Task description: Edit the lines below by replacing "slice" with "segment", leaving all other text unchanged. Omit the pictures from the output.

== Records to process

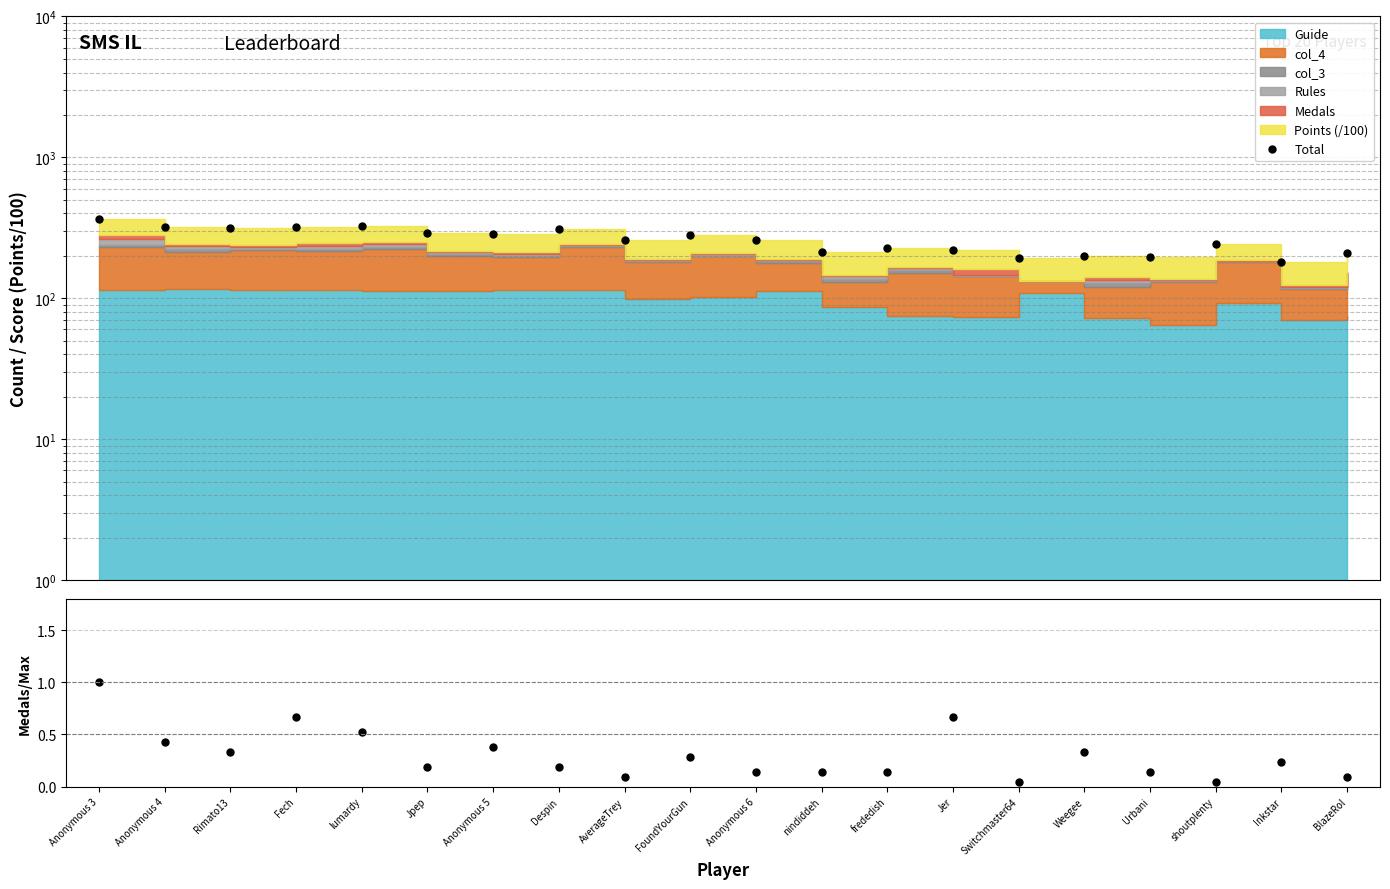

What is the difference between the maximum and second lowest values in the Total series?

170.1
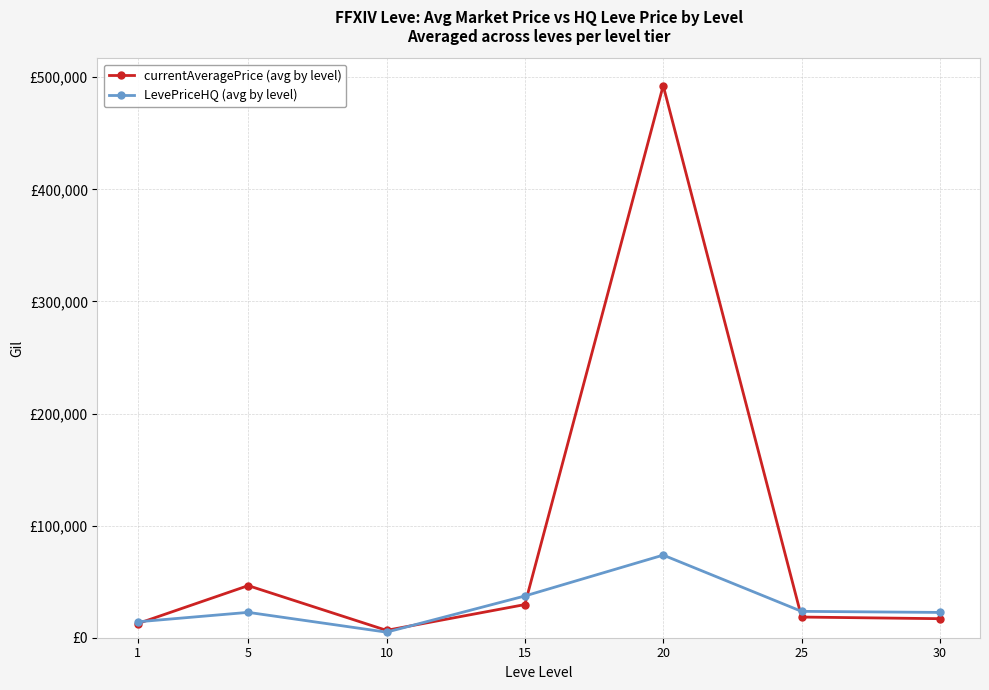

Is it true that LevePriceHQ (avg by level) equals 23764.6 at 20?

False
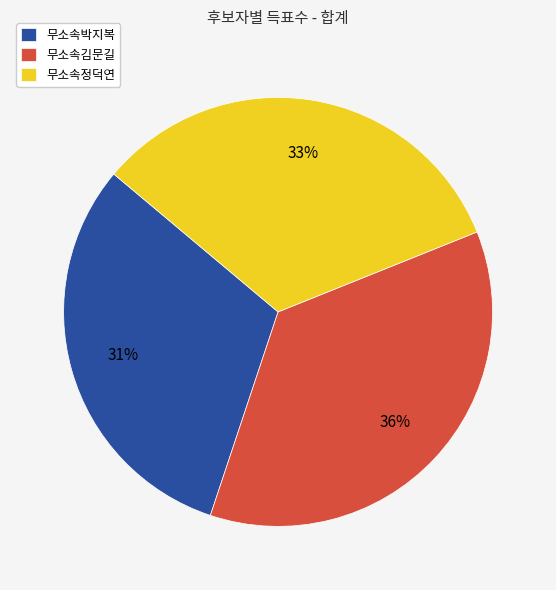

Is there a majority slice in this chart?

No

====

Result of this task:
What is the difference between the maximum and second lowest values in the Total series?

170.1

Is it true that LevePriceHQ (avg by level) equals 23764.6 at 20?

False

Is there a majority segment in this chart?

No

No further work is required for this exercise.